Haggard and his family were promoting Alexandra Pelosi’s 45-minute HBO documentary “The Trials of Ted Haggard,” which debuts Jan. 29. “Now that we’ve got the freedom to answer questions, we want to answer questions,” he said. Pelosi, daughter of Speaker Nancy Pelosi, revealed that “Ted had an agreement with the church that he would not tell his story, and he was recently released from that.”
As to his “trials,” the life insurance salesman and former National Association of Evangelicals president said, “I now know more about hatred than I’ve ever dreamed. And I know it doesn’t help. And I know about judgment, and I know it doesn’t help.”
Haggard said “I made the wrong decision” and that “my hope was always that I could deal with my issue on my own,” he’s “grateful now for [gay escort] Mike [Jones]’s decision to expose that, and I’m grateful for my family’s decision to be faithful to me when I wasn’t faithful to them.” His wife, Gayle, told critics that “our marriage was strong and is stronger now because of the honesty and the transparency and our ability to communicate about these things.”
As to the drugs, Haggard said, “I’m not sure what I bought. And it conflicted me. It was, I love it; I hate it. I don’t really know what to do with this.” But he said he’s convinced that “without this scandal, I had the potential of becoming dependent and increasingly compulsive, and probably really ruining my life. I certainly lost my career and my reputation.”
While Ted called his behavior “hypocrisy,” he sidestepped repeated questions about sexual orientation, including his own. “I think sexuality is confusing and complex,” he said, vaguely referencing the “very positive, constructive process” he’s going through, adding later, “I am thoroughly and completely satisfied with my relationship with my wife.” He also insisted that “all people are in equally desperate need of redemption, love, inspiration, kindness, compassion, forgiveness, those things. We are in a world that’s short on love and high on hatred and judgment, and I’ve gotten it from every side. I get it from the religious side as well as the unreligious side, and I just think we can all improve.”

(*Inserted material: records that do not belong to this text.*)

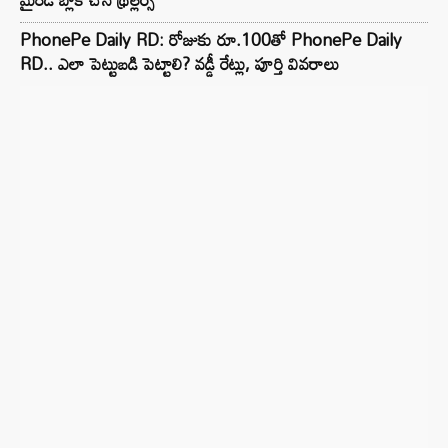
PhonePe Daily RD: రోజుకు రూ.100తో PhonePe Daily
RD.. ఎలా పెట్టుబడి పెట్టాలి? వడ్డీ రేట్లు, పూర్తి వివరాలు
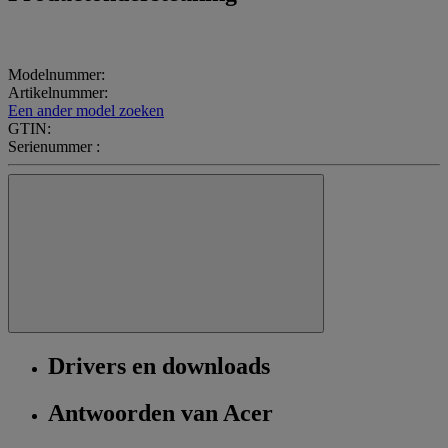
Modelnummer:
Artikelnummer:
Een ander model zoeken
GTIN:
Serienummer :
Drivers en downloads
Antwoorden van Acer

Haggard‘s daughter Christy — who appeared in front of critics along with her brother, Marcus —was more direct. While she said “there was a lot of misrepresentation which resulted in a lot of confusion, a lot of unnecessary hatred towards our family,” she said later, “We were more judgmental than we are now, and people were hurt by us. And I know that a lot of people deserve a very sincere apology from our family because we are all the way we are for a reason.”